YOUR TASK: Which lines below hold the word "Azores"? Copy all of them.

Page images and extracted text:
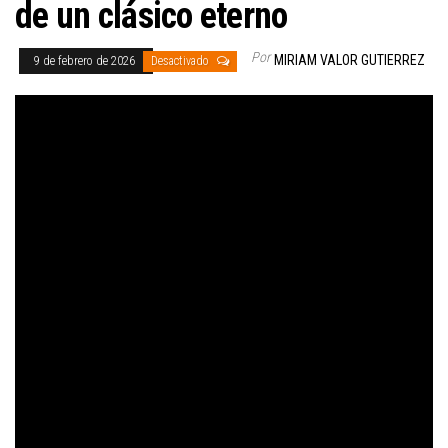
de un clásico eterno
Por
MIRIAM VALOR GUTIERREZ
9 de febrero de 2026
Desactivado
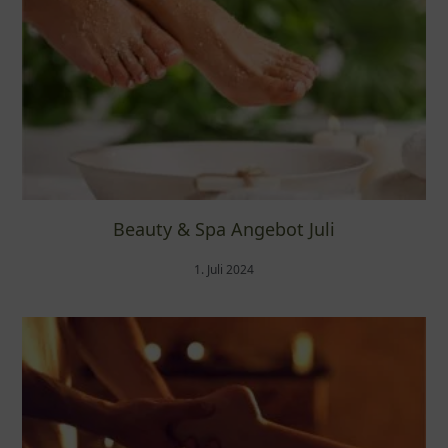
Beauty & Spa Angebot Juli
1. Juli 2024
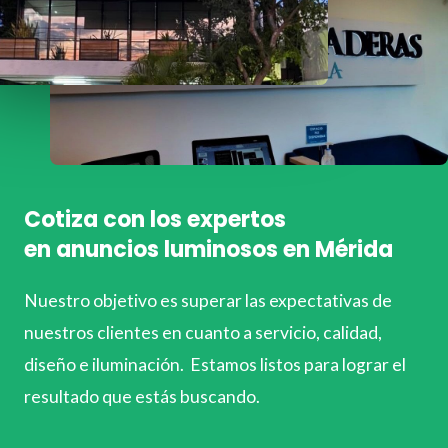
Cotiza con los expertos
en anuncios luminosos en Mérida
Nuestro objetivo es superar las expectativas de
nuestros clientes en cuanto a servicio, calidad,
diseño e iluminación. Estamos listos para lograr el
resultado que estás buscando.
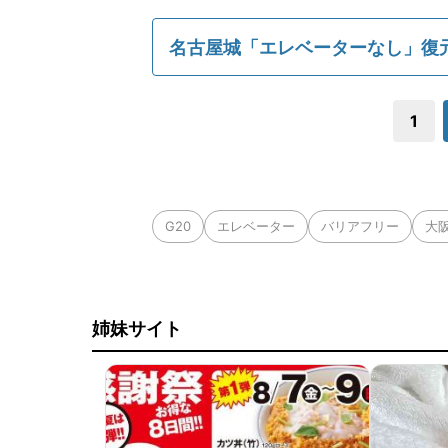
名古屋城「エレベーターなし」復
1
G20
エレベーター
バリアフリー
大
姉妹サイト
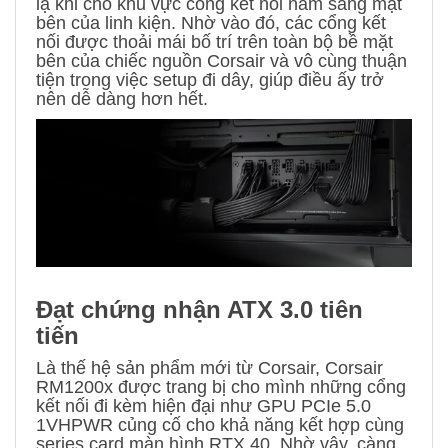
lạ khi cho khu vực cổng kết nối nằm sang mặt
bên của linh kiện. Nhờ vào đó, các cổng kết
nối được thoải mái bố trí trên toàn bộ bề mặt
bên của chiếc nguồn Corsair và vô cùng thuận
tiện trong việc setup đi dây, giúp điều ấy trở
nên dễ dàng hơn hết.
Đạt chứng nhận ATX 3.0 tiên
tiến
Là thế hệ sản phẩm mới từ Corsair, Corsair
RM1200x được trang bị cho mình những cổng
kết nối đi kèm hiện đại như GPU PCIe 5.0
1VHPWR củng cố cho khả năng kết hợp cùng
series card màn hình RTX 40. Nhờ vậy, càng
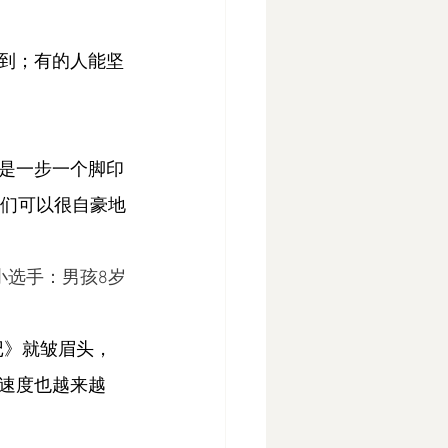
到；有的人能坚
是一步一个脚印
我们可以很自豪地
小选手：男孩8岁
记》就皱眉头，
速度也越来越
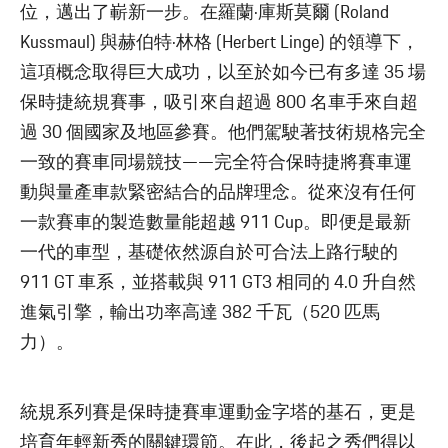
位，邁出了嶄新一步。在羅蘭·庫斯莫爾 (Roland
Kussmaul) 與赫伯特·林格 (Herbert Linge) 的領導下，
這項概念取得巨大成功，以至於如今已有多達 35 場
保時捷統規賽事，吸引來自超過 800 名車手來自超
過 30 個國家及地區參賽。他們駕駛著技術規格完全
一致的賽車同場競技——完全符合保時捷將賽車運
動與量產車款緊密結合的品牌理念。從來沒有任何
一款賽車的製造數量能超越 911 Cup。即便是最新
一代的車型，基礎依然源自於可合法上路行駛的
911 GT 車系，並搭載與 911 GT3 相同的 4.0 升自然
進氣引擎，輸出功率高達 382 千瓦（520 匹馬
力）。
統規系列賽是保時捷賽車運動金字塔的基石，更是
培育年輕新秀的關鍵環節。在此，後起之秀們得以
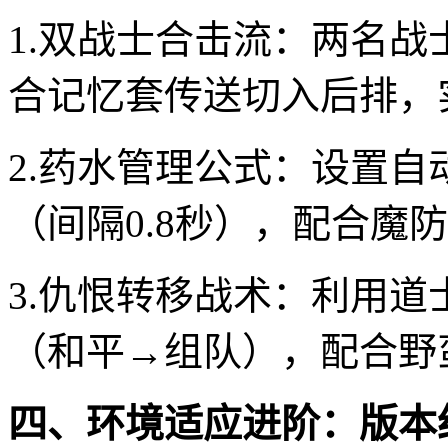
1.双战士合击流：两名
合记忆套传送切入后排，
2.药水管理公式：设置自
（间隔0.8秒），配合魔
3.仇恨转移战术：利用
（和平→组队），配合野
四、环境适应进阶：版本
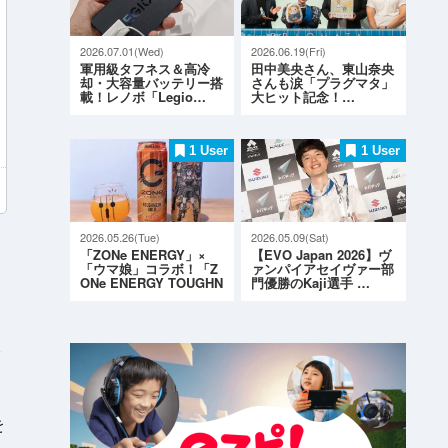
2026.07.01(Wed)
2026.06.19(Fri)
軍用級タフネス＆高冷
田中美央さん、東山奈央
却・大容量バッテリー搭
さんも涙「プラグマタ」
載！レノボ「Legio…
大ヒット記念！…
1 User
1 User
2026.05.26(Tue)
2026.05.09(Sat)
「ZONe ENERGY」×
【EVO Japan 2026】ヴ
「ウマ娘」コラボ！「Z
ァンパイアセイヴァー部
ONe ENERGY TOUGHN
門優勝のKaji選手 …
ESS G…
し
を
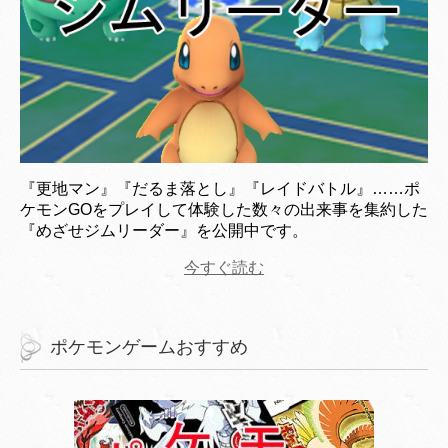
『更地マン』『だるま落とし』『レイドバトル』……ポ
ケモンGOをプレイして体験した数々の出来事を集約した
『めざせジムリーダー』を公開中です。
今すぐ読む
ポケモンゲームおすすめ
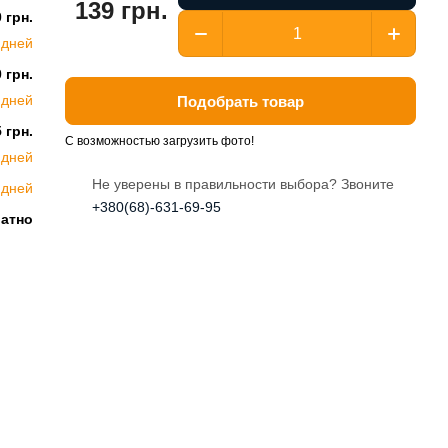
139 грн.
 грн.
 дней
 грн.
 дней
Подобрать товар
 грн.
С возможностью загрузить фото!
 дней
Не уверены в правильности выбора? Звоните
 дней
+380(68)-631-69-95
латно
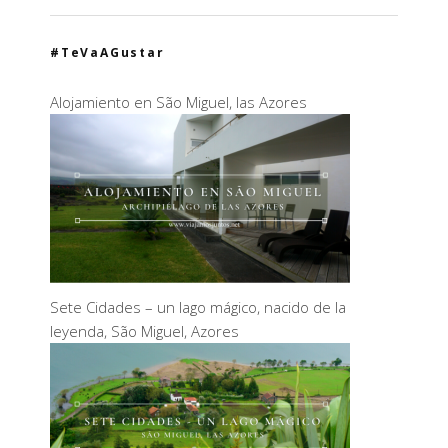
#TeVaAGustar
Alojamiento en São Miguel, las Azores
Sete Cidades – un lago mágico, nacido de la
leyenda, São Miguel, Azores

SOLUTION TO THIS TASK:
Alojamiento en São Miguel, las Azores
leyenda, São Miguel, Azores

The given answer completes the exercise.